Every moment she expected to realize she’d made an enormous, irreversible mistake. But then he would look at her with those green eyes full of satisfaction, on fire for the woman she was, with no trace of the pity she feared. And a little more of her resistance would slough away, leaving behind something new and hopeful and alive.

He strode into her room now, all outrage. “Good God—I’ll dismiss every last one of them!” A maid scurried out, and she watched him bolt the bedroom door against the savage hordes masquerading as footmen bringing in their trunks.

“Would you rather the trunks had stayed on the coach?” she asked.

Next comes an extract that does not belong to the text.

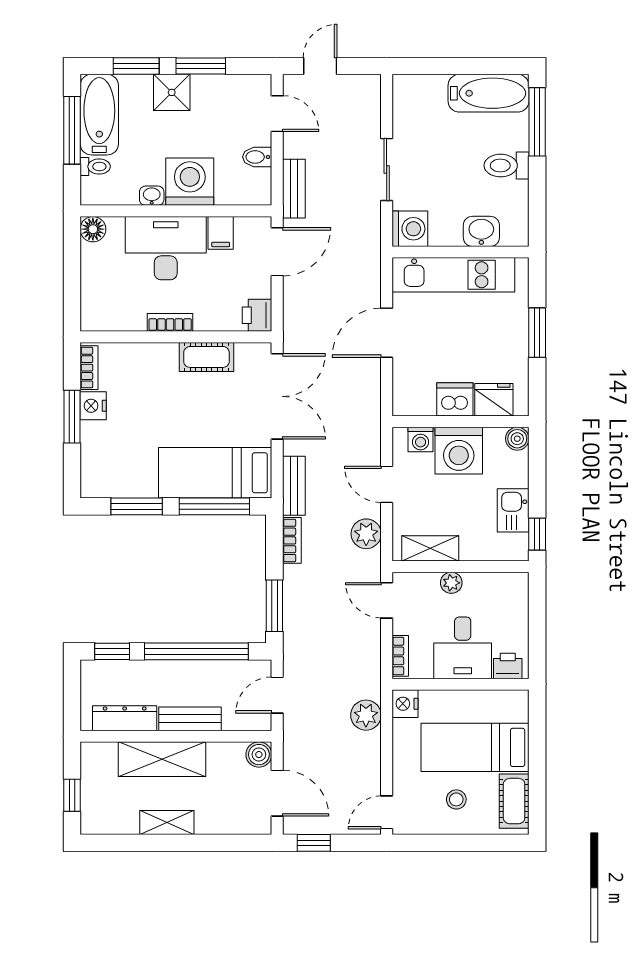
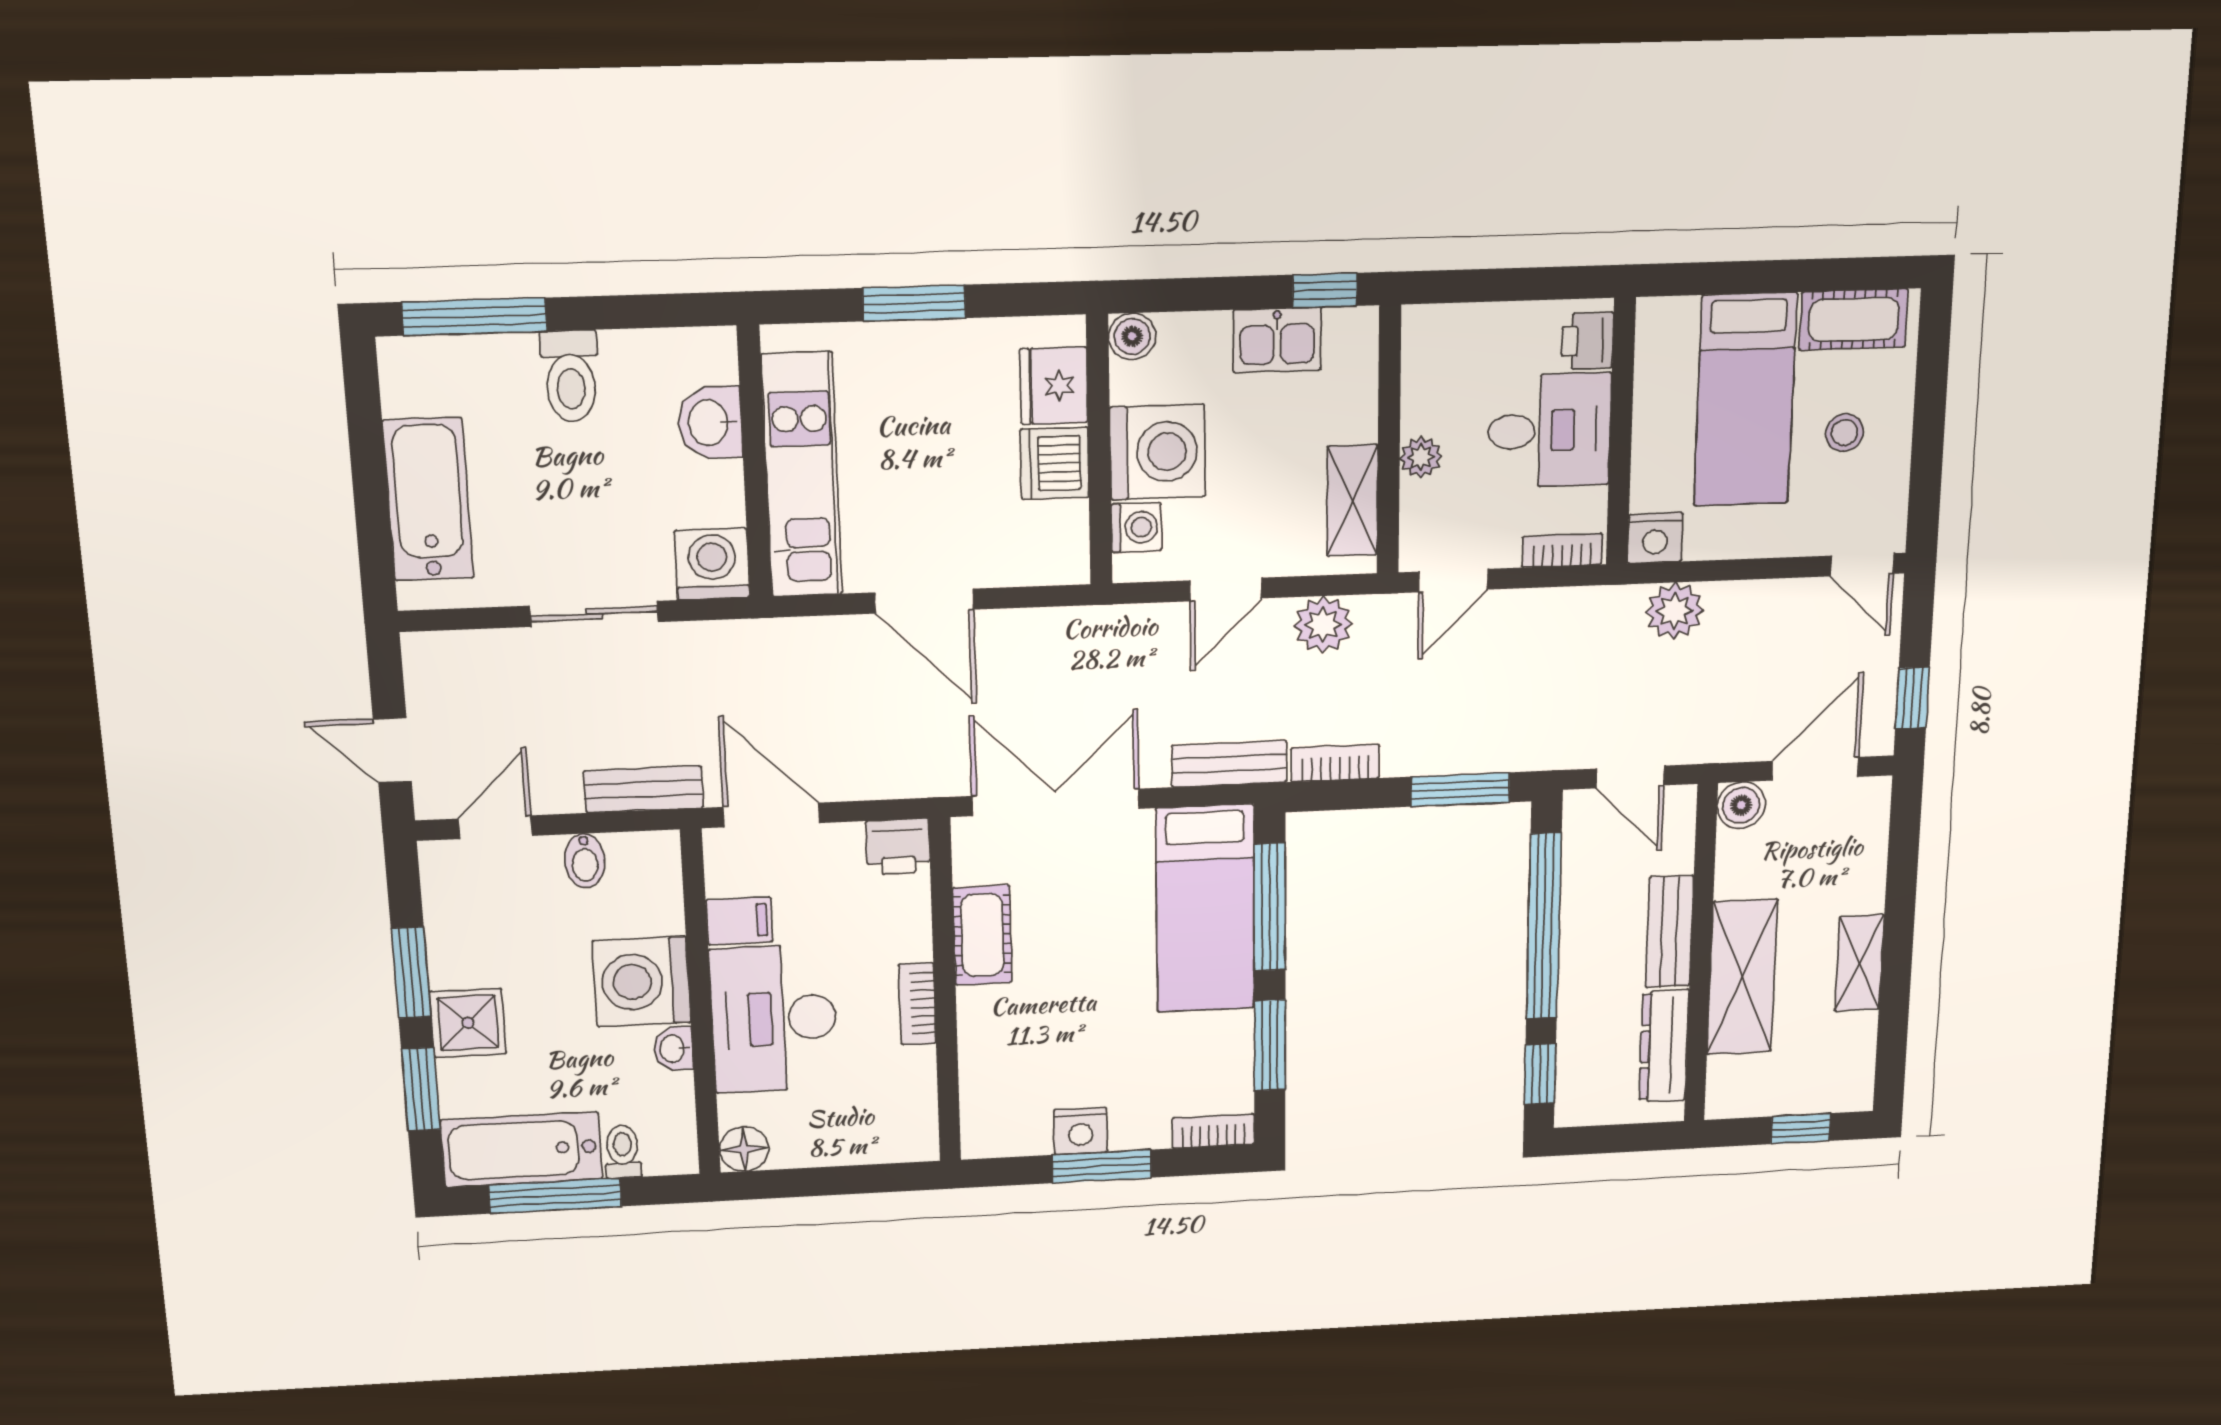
bathtub: (488, 93) -> (428, 499), moved
bookcase: (89, 368) -> (1213, 1131), moved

“I would rather not have to think of trunks at all,” he said darkly, coming toward her. “Or footmen. Or—” he waved the letter Bates had given them on their arrival “—emergencies at Croston. I would much prefer to think exclusively—”

“Wait, what are you— Put me down!”

“—of you.” He carried her to the bed and pinned her to it with his weight. “Very well. I shall happily keep you down for as long as you like.” He bent his head for a searing kiss, and she drank it in hungrily.

This was no captivity.

That warm feeling worked its magic again, and she suppressed a bubble of laughter. The Lords would hardly attaint her now.

“It’s late,” he said, resting his forehead on hers, “but I’m determined to see Nick tonight, and a few others, as well.”

“We probably have ten minutes at the most before your sister learns we’re in London and calls round,” Katherine said.

“That long? Really? I’d say five, more like, and that’s if your friend the Dowager Lady Pennington doesn’t learn of it first.” He raised a wicked brow. “One can accomplish much in five minutes.”

“You’re insatiable.”

“I could say the same of you.” He tugged on her lower lip with his teeth and kissed her again.

There was a knock. “Bates,” he muttered, rolling off her and stalking to the door. He cracked it open with a terse suggestion for Bates’s permanent holiday destination, and she heard poor Bates announce that Honoria was waiting in the salon.

James glanced over his shoulder at Katherine. “Six minutes. She’s losing her touch.” And then, to Bates, “Tell my sister we’re not receiving.”

He closed the door in Bates’s face, but before he’d crossed the room there was another knock.

“That’ll be Honoria herself,” Katherine said, smiling at the expression on his face.

James wrenched the door open. “The Dowager Lady Pennington was just admitted below,” Bates apprised them.